--- Task prompt ---
An exact copy of all the data is required.

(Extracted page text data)
========================================================================

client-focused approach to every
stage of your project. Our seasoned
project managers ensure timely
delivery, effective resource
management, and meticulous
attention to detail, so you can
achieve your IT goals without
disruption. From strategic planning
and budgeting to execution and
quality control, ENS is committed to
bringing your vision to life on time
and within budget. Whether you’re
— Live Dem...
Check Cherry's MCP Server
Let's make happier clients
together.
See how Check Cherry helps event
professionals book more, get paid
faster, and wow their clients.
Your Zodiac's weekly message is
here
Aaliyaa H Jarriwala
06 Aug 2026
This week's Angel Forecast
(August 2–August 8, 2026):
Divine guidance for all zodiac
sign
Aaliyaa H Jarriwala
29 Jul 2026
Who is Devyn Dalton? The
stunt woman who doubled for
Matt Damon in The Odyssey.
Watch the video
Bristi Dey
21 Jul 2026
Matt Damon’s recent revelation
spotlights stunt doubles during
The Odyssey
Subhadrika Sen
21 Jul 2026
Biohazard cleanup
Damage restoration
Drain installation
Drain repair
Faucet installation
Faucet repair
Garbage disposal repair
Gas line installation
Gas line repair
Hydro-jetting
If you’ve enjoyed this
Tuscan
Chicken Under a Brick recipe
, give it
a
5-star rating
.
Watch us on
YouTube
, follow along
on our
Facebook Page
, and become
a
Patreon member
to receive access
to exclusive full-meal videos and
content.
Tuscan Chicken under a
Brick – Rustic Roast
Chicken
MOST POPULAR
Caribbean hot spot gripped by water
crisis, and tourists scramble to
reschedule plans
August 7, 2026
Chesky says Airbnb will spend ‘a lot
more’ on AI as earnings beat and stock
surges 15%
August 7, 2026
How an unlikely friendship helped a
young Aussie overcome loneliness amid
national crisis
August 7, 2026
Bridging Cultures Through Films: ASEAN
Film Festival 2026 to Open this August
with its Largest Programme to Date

========================================================================

--- Result for this exercise ---
client-focused approach to every
stage of your project. Our seasoned
project managers ensure timely
delivery, effective resource
management, and meticulous
attention to detail, so you can
achieve your IT goals without
disruption. From strategic planning
and budgeting to execution and
quality control, ENS is committed to
bringing your vision to life on time
and within budget. Whether you’re
— Live Dem...
Check Cherry's MCP Server
Let's make happier clients
together.
See how Check Cherry helps event
professionals book more, get paid
faster, and wow their clients.
Your Zodiac's weekly message is
here
Aaliyaa H Jarriwala
06 Aug 2026
This week's Angel Forecast
(August 2–August 8, 2026):
Divine guidance for all zodiac
sign
Aaliyaa H Jarriwala
29 Jul 2026
Who is Devyn Dalton? The
stunt woman who doubled for
Matt Damon in The Odyssey.
Watch the video
Bristi Dey
21 Jul 2026
Matt Damon’s recent revelation
spotlights stunt doubles during
The Odyssey
Subhadrika Sen
21 Jul 2026
Biohazard cleanup
Damage restoration
Drain installation
Drain repair
Faucet installation
Faucet repair
Garbage disposal repair
Gas line installation
Gas line repair
Hydro-jetting
If you’ve enjoyed this
Tuscan
Chicken Under a Brick recipe
, give it
a
5-star rating
.
Watch us on
YouTube
, follow along
on our
Facebook Page
, and become
a
Patreon member
to receive access
to exclusive full-meal videos and
content.
Tuscan Chicken under a
Brick – Rustic Roast
Chicken
MOST POPULAR
Caribbean hot spot gripped by water
crisis, and tourists scramble to
reschedule plans
August 7, 2026
Chesky says Airbnb will spend ‘a lot
more’ on AI as earnings beat and stock
surges 15%
August 7, 2026
How an unlikely friendship helped a
young Aussie overcome loneliness amid
national crisis
August 7, 2026
Bridging Cultures Through Films: ASEAN
Film Festival 2026 to Open this August
with its Largest Programme to Date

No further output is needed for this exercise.